Opinión
El silencio de nuestras aldeas
Irreconocibles. Así se aparecen hoy a la mirada de quienes conocimos aquellas tradicionales e históricas unidades de poblamiento, que salpicaban, vertebraban y caracterizaban el paisaje de nuestra geografía asturiana. El proceso de transformación, y tal vez de desaparición, que está llegando a su última fase en nuestros días ha sido lento y complejo al ser muchos los factores que contribuyeron en el mismo.
Sin ánimo detractor, nostálgico ni catastrofista, podríamos apuntar que, entre otros, el éxodo rural hacia espacios urbanos a partir de mediados del pasado siglo XX ha sido un factor decisivo de este movimiento, incrementado por los efectos de la Ley General de Educación de 1970, que en un intento de poner en práctica un modelo organizativo y de gestión de recursos y alumnos, apuesta por las concentraciones escolares y, consecuentemente, con el desarraigo de la población escolar de su propio entorno. No menos importante nos parece en esta deriva hacia la transformación del medio rural la pérdida de los valores conservadores que caracterizaron tradicionalmente al campesinado y el consecuente deterioro de sus creencias religiosas.
El templo parroquial ya había ejercido desde lejanos tiempos medievales de ámbito socializador al ser, por excelencia, el lugar desde el que se convocaba el concilium a son de campana tañida, y en el que se ejercía la cura pastoral, un ministerio que aglutinaba e identificaba a la comunidad vecinal en torno a un eclesiástico cuyo perfil religioso también se ha transformado, tanto que hoy más bien parece un simple ejecutivo del culto, ajeno a cubrir las necesidades espirituales del rebaño.
Las estrategias municipales trataron de hacer frente a esa lenta agonía de nuestras aldeas, y en un intento de revitalización las dotan de servicios que les confiere una nueva imagen de carácter pseudourbano.
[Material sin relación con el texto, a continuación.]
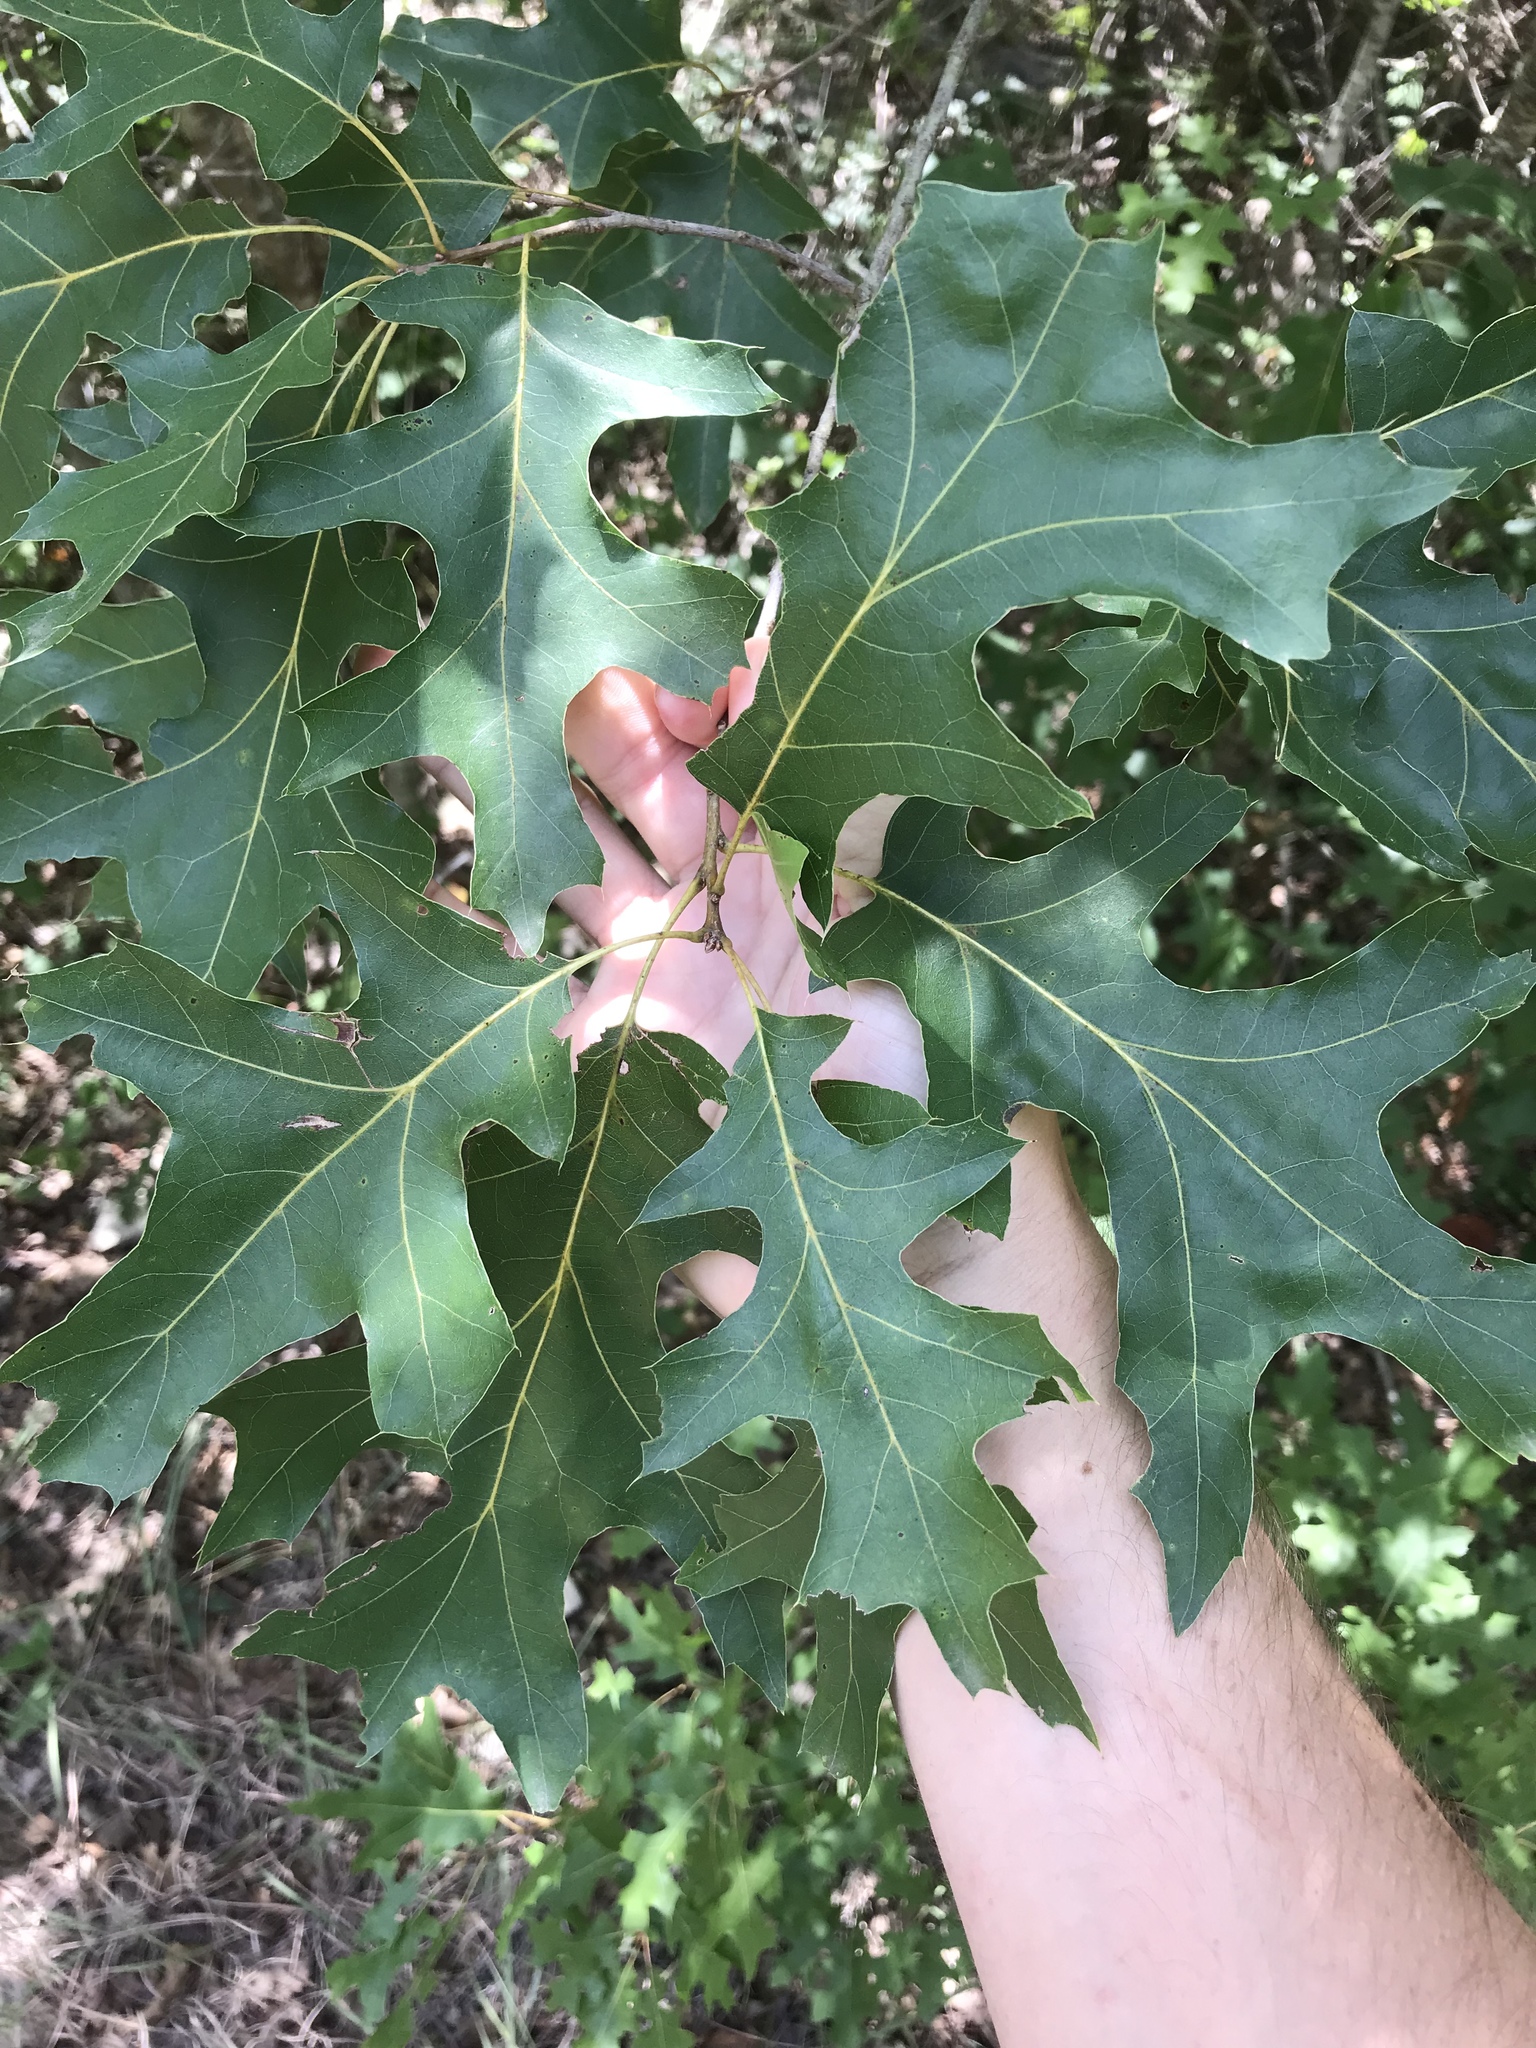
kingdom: Plantae
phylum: Tracheophyta
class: Magnoliopsida
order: Fagales
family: Fagaceae
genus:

Resulta, pues, evidente que la bucólica estampa de aquellos primitivos núcleos de población ha desaparecido y con este fenómeno transformador también muchas de nuestras tradicionales costumbres, la gran mayoría de nuestro patrimonio sensorial. Un modo de vida, en definitiva, que caracterizó nuestra existencia, y que solo nos queda patente en obras literarias de algunos de nuestros escritores.
El redescubrimiento del mundo urbano de estos espacios rurales, tan en boga últimamente bajo los cánones del turismo, no soluciona las carencias de su población; son movimientos estacionales no identificados en lo más mínimo con la tradicional y centenaria cultura del mundo rural. Si se me permite, recuerdan aquellos movimientos migratorios que hacían las golondrinas, les andarines, cuando venían que ya no lo hacen, a principios de verano para marcharse en el ocaso de la estación estival. Pero con la diferencia de que estas aves eran esperadas para remarcarnos el calendario, para convivir bajo los aleros o el corredor con sus característicos nidos, y para prodigarnos, a los más fieles, toda clase de suerte y prodigios benéficos.
Las aldeas, a pesar de todo, seguirán en silencio, con escasa actividad y a la espera de mejores tiempos, cuando en nuestra mentalidad se cambie la idea de la naturaleza como lugar de ocio en detrimento de la naturaleza como fuente de recursos. Largo me lo fiais. La verdad es que no faltan desde hace años propuestas, ni discursos teóricos, ni congresos, grupos de trabajo y demás iniciativas para abordar el tema, pero si todo va a ritmo de postulados teóricos, llegaremos tarde y se corre el peligro de que nuestras aldeas vayan camino de convertirse en parques temáticos. El agravante de tal situación vendrá dado por la total desaparición del vecindario lo que acabaría, no lo espero, simulando con cartón piedra las figuras de los antiguos paisanos.
Situaciones de nuestro tiempo. Ni defensor, ni detractor del tema, solo un observador que mira con escepticismo la realidad que nos envuelve, sin dejar de pensar en las consecuencias y en el papel que puedan jugar los nuevos colonizadores de nuestras identitarias y primitivas unidades de población.